Não, acho que não. Acho que as universidades ainda não se voltaram para isso. Eles até incorporam esses projetos de iniciativas individuais dos professores, mas não por iniciativa das universidades. Eles não estão preocupados com isso, pelo menos no momento, acho que não.

As opiniões dos professores Quatro e Sete convergem no sentido de que existe nas universidades alguma preocupação com a formação humana, ainda que pequena e que ela não aconteça efetivamente.

O professor Quatro relata:

Eu diria que pode haver a preocupação, mas não há a prática. Há o discurso. O discurso está presente. Quando você vem, por exemplo, para a Universidade Quatro, que é uma Universidade Confessional, a gente percebe a clara intenção dos gestores em fazer essa formação, mas a configuração dos cursos empurra em uma direção contrária. E por isso eu digo, acaba ficando muito em função da iniciativa própria, individual de cada professor.

A professora Sete aponta para a divisão das universidades em públicas e privadas, e considera que o sistema privado não tem comprometimento real com aluno. Ao ser questionada sobre a preocupação das universidades com a formação humana, ela responde:

Muito pouco. Considerando essa divisão entre sistema público e privado, já é complicado, por que em geral, o sistema privado não tem um real comprometimento com o aluno, mesmo no ensino fundamental e médio. O comprometimento dele é com o sistema econômico que rege, é o mais barato, é o mais fácil, o mais simples. Você não vai remunerar bem os seus professores, ter professores super formados. Você vai pagar um preço ali e quem aceitar entra. Isso é muito complicado. Nas universidades públicas, pelo que eu conheço delas, eu acho que ainda tem um comprometimento maior com o aluno... Já começa chamando de clientela, e para mim educação não é uma mercadoria, eles não são meus clientes. Quando nós estabelecemos uma relação de cliente, o aluno, as coisas não ficam muito humanizadas. Até por que o cliente não tem razão na universidade. As reivindicações dos alunos são justas, mas o que acontece é que não são atendidas.

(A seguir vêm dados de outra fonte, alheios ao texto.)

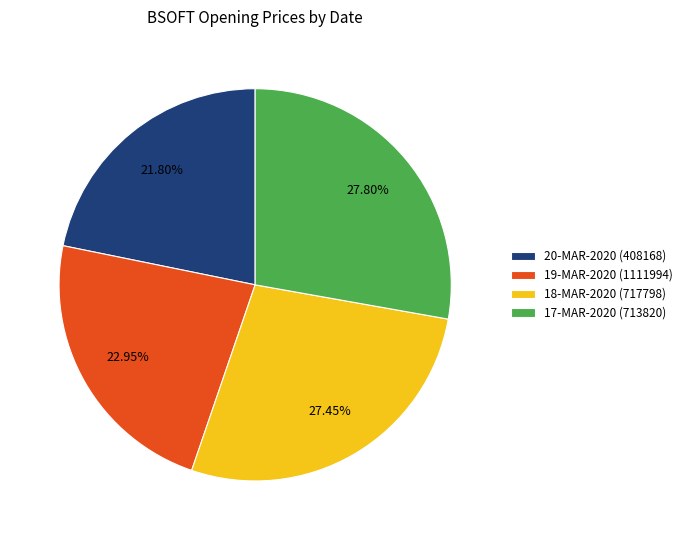

Which category has the smallest portion of the pie?

20-MAR-2020 (408168)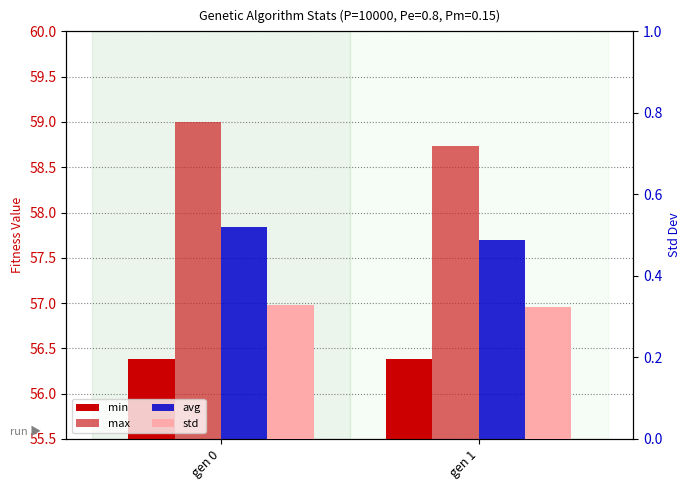

Reading left to right, transcribe all the data shown in this chart.

min: gen 0=56.4	gen 1=56.4
max: gen 0=59.0	gen 1=58.7
avg: gen 0=57.8	gen 1=57.7
std: gen 0=0.3	gen 1=0.3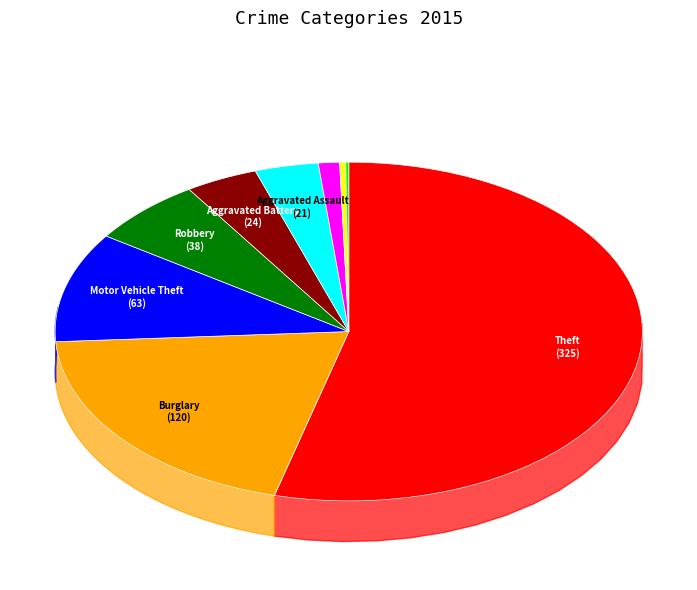

Which slice is the smallest?

Arson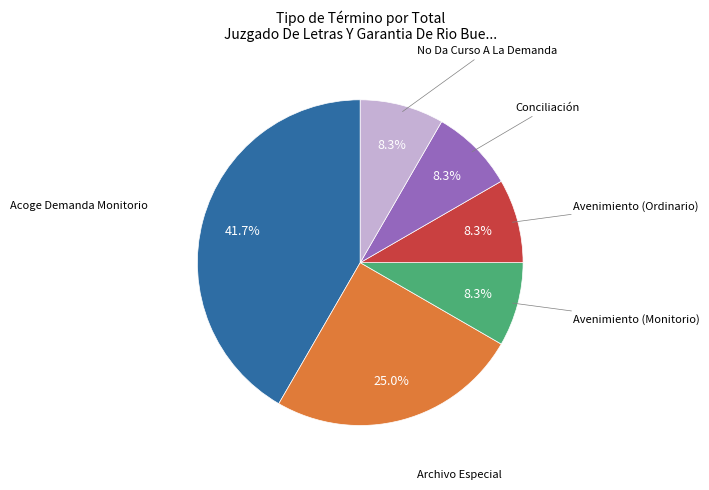

The Avenimiento (Monitorio) slice represents 8% of the pie. True or false?

True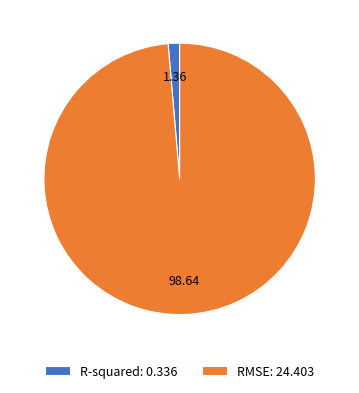

Does RMSE represent more than half of the total?

Yes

As professoras Um e Dez percebem nas universidades a preocupação com a formação humana. Para a professora Um embora as faculdades particulares não percam o caráter de empresa, na faculdade em que ela atua existe a preocupação em “mudar a vida dos sujeitos”. A professora Um coloca:

Essa é uma questão complicada, por que as faculdades particulares, elas não perdem o caráter de empresa. Querendo ou não é uma empresa. Eu vou falar da faculdade Um, por que eu trabalho aqui e existe um lema, uma missão, a faculdade Um quer oferecer o melhor ensino pelo melhor custo-benefício. E o que é o melhor ensino? O melhor ensino como ele é entendido pelo nosso novo diretor é uma questão de mudar a vida desse sujeito que aqui chega... Agora, se todas as faculdades pensam assim, realmente eu não posso dizer, eu não sei. O que eu sei dizer é aqui também a questão empresa aparece, por que é uma faculdade particular que visa lucro ensinando ou não.

Para a professora Dez, a formação humana acontece por que os professores estão comprometidos com a educação e com a produção do conhecimento. Mas, trabalhando no que ela chama de “condições adversas”, os professores têm que priorizar certas atitudes em detrimento da formação para atender a uma demanda de mercado. Ela afirma ao responder se as universidades se preocupam com a formação humana:

Eu acho que sim. Até porque nós temos profissionais atuando nestas universidades que têm formações diferenciadas. Eu vou dizer especialmente na área da educação. Os profissionais formadores que atuam em geral nos cursos que formam licenciados são profissionais que têm formação teórica densa, comprometidos com a educação, com o ideal da educação, com a prática de produção de conhecimento. São profissionais sérios, que tiveram uma formação diferenciada. São formadores que tiveram a chance de ter um outro tipo de formação, mas que se deparam com todos os determinantes do mercado de trabalho, com o desejo das instituições de cada vez ter mais alunos, com as condições adversas de formação e de trabalho. Enfim, eu acho que existe sim um desejo de se formar profissionais na perspectiva humana, não profissionais técnicos, só técnicos. Mas as condições adversas de formação, de trabalho e do mercado acabam por vezes fazendo com que a gente priorize o caráter técnico.